The revelation was not immediate. It did not come to him overnight as it did to the protagonist in Kafka’s Metamorphosis. It came as bits of information. Obscure hints, the odd clue, nagged at the edges of his consciousness for months. Odd scraps that would intrude on his thinking occasionally, often in the small hours of the morning when there was only the dark for company. Pieces that drifted into view when he was occupied with something not requiring conscious thought. Often, when he was running; when he was most alone with himself.
He realized suddenly one evening, as his measured pace carried him into the twilight, that he had become a clich?. That realization, he understood, was the first true sign of aging. That time when you understand that you are redundant. Not that you no longer have anything to contribute. No, not that. It is the realization that more and more of your past begins to creep into your conversations, coloring your idioms. He feared repeating himself and so he began to fall into silence. The ghosts that hovered about him were real only to him, spoke only to him, listened only to him. They spoke of calm water on a fall day reflecting the heavens in the depths of the water. Ghosts that murmured of the thrill of standing on water skies for the first time, a thrill that was to be repeated in skiing down the side of a mountain for the first time. Of holding hands, of whispering I love you in the darkness of the night. These and other ghosts swirled about him as he ran, and he understood. He understood.

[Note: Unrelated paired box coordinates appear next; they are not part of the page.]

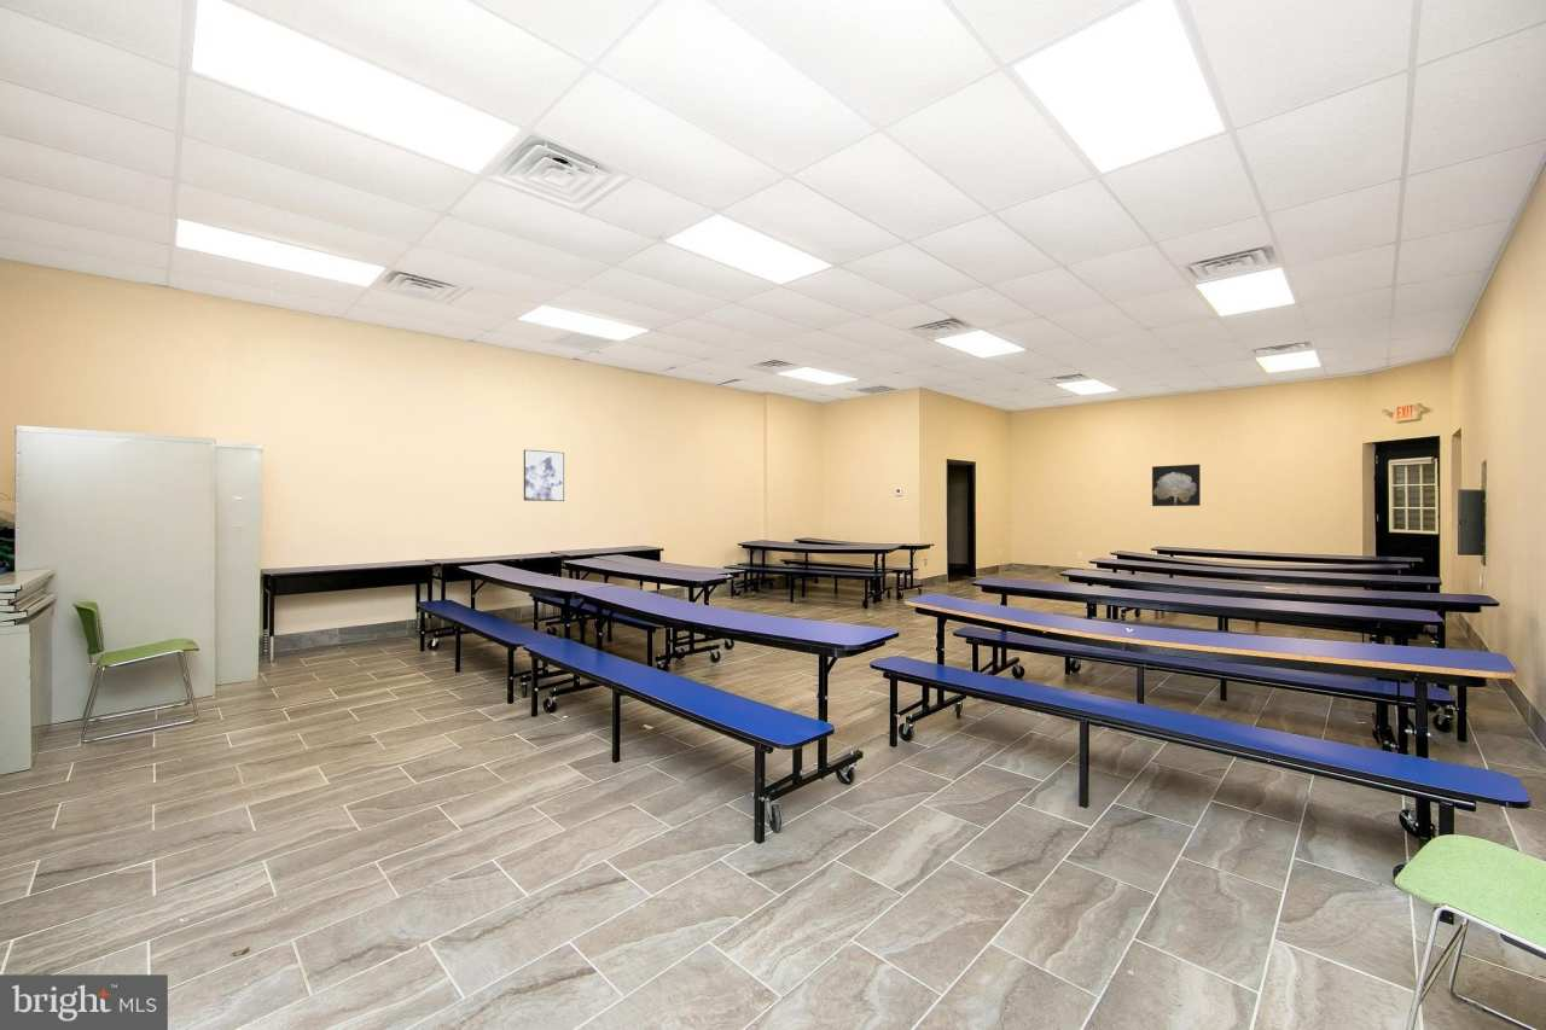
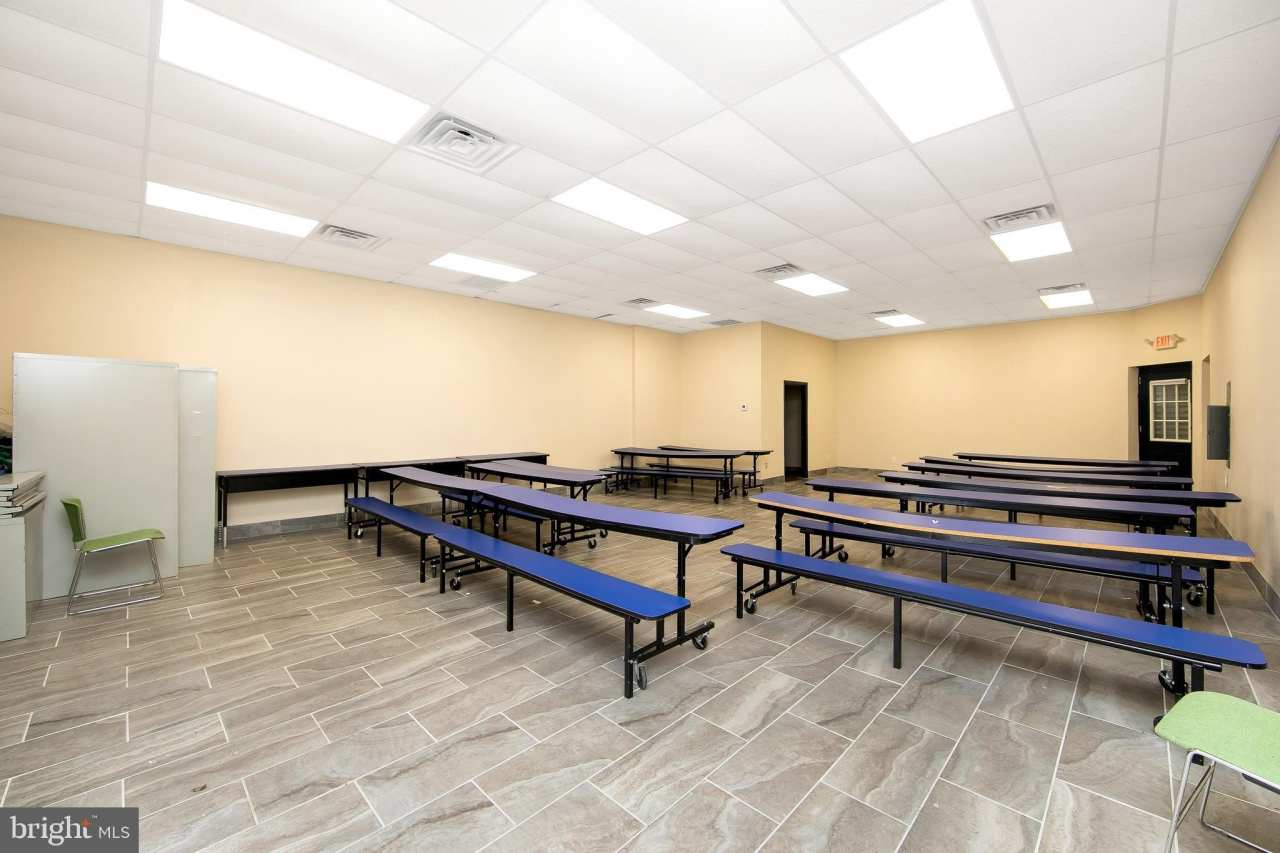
- wall art [1151,464,1202,507]
- wall art [523,448,565,502]
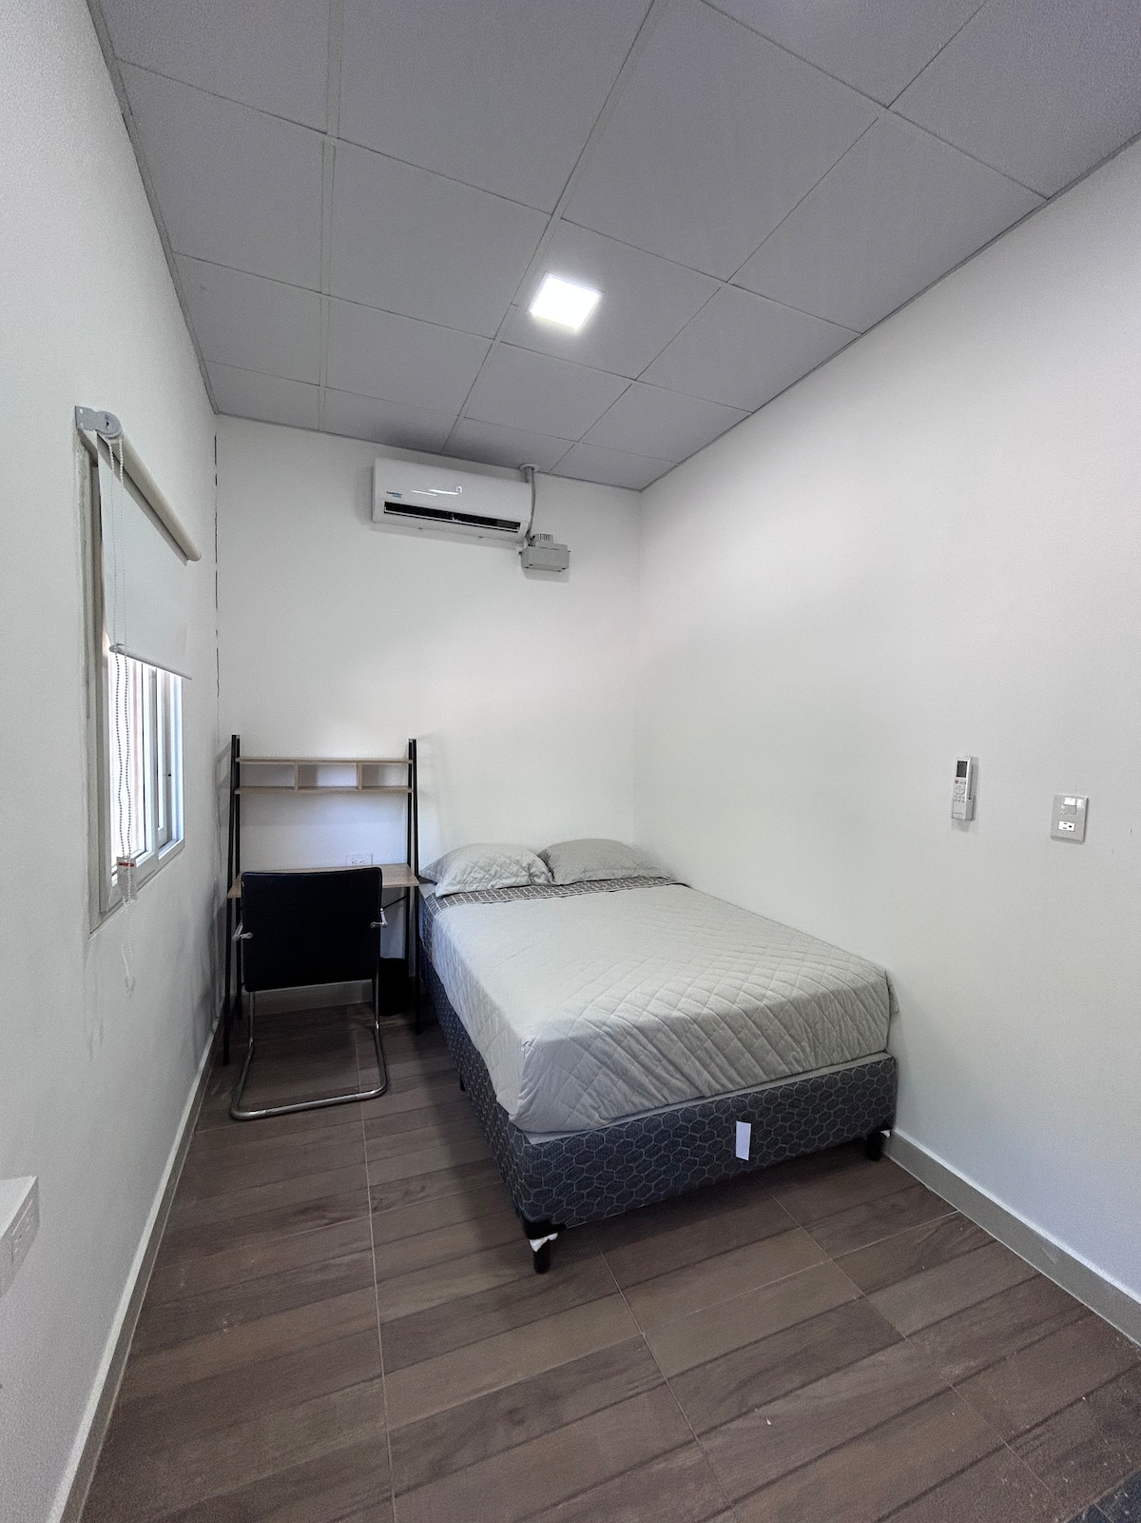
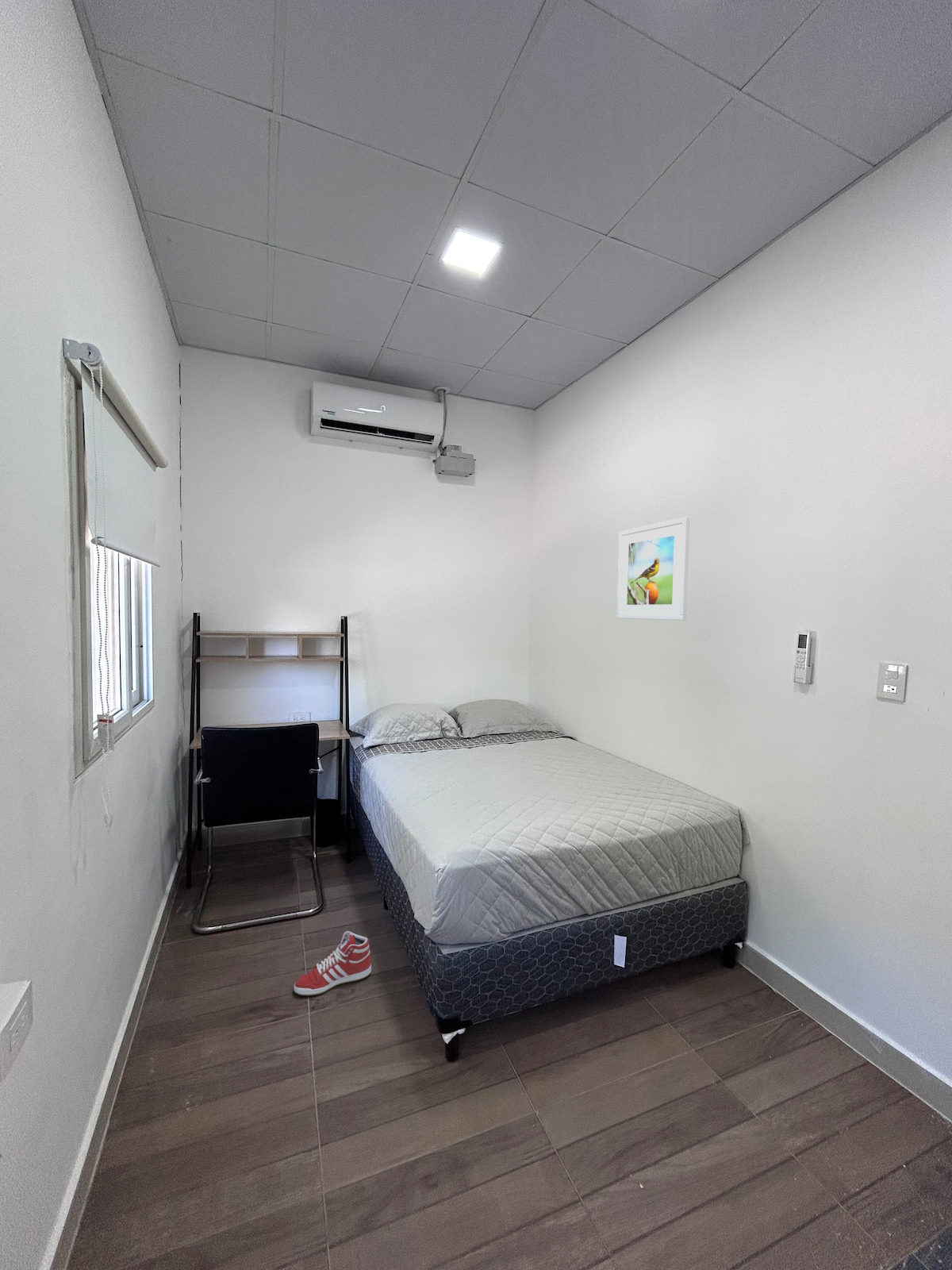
+ sneaker [294,930,372,996]
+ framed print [616,516,690,622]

Our lives, he understood, become ones of mismatched sets. Dishes, glassware, pots and pans no longer match. Guests seldom see this chaos of glassware and pottery. The matched set is kept for their benefit, as is the good silver. We might cart it out for holidays and birthdays, but even that occurs with less frequency as we get older. Live in a house long enough and you can read its history as archaeologists read the layers of an excavation. Our children may leave to begin lives of their own but they leave behind full closets of books and toys and bicycles. Mostly forgotten, they are perhaps left in order to retain a foothold in the parental home. By leaving some of themselves behind, they remain part of the household. He occasionally looks at this collection of memories with the vague idea of clearing it out, but he has neither the strength nor the will. It goes away when the doors are shut and there could be a time when small hands, ever curious, will look at the collection as found treasure.
He understood the isolation of not being listened to. Of being asked a question and knowing the answer would not be heard. The question was asked out of false politeness, the answer was ignored. Answering to silence brought silence. To be present and not present brought back harsh memories of other times and other places. Now, when it happened, he wanted to stop, to grab the person and turn him toward him and say “look at me!, listen to me!” Empty bravado as he ran from the setting sun.
Straining forward into the lengthening shadows, he felt his isolation particularly keenly. He lived in a world where people, it seemed, no longer had any sense of history. Apologists, quick to explain the ignorance of a generation, explained away the ignorance by reducing old knowledge to irrelevance. Shaking his head, he felt the lack of that excuse. It was true, he did not know the icons of modern culture and dismissed most of what he came across as unimportant. Movie stars and athletes are pale imitations of figures of the past. How can they not know Lincoln, he thought, or Luther, or Aquinas. Each impact of his foot on the pavement brought forth a new name. Quiet Gandhi who brought down an empire.
He understood that no culture remained static. That change was inevitable. All things changed. It is the nature of creation. But this was the first generation that wanted to bring about change without questioning cause and effect, without asking why. Everywhere you turned, self-appointed experts pontificated on what was wrong with society and why we needed to change. Smiling interviewers nod their heads sagely but never ask “on what are you basing your conclusions? How much of what you are advocating is based on personal prejudice?” To ask if change is necessary draws disapproving stares, and so no one does.
We are intimates of change. Seeing it, we take no note of it. Most personally, we change in how we contemplate death, especially our own death. At 30 we know ourselves to be immortal. We are arrogant in our optimism and laugh at the practical fatalism of our elders. Time is on our side at 30. We know that if we take reasonable care, we will live forever. Despite news stories to the contrary, death is a rare visitor in the household of one who is 30. The occasional disappearance of a friend or acquaintance might give us pause, but we usually point out some flaw, a flaw that we ourselves will of course avoid.
When we reach our 60s, it begins to dawn on us that time no longer is or our side. Time now passes with an appalling rapidity and, in the quiet hours, we come to anticipate our own mortality. No longer a question of if, it becomes a question of when. We read the obituaries, not so much because we care about the subject whose life is summarized in a few perfunctory sentences, we read because we are looking for the age. We smile secretly when we read of octogenarians or nonagenerians, a smile which quickly disappears when ages in the 50s are early 60s appear. We instinctively look away from these, searching for the octogenarian. Does the octogenarian search the obituaries for those who have passed their first century? Our ancestors were existentialists. You worked with the hand which was dealt to you and understood that the 8 year old was as mortal as the 80 year old. We have come to view the death of the 8 year old as unfair, as if there was a written guarantee that had been unfairly voided.
The sun had dropped below the horizon as he neared the end of his run and he continued on, into the coming darkness.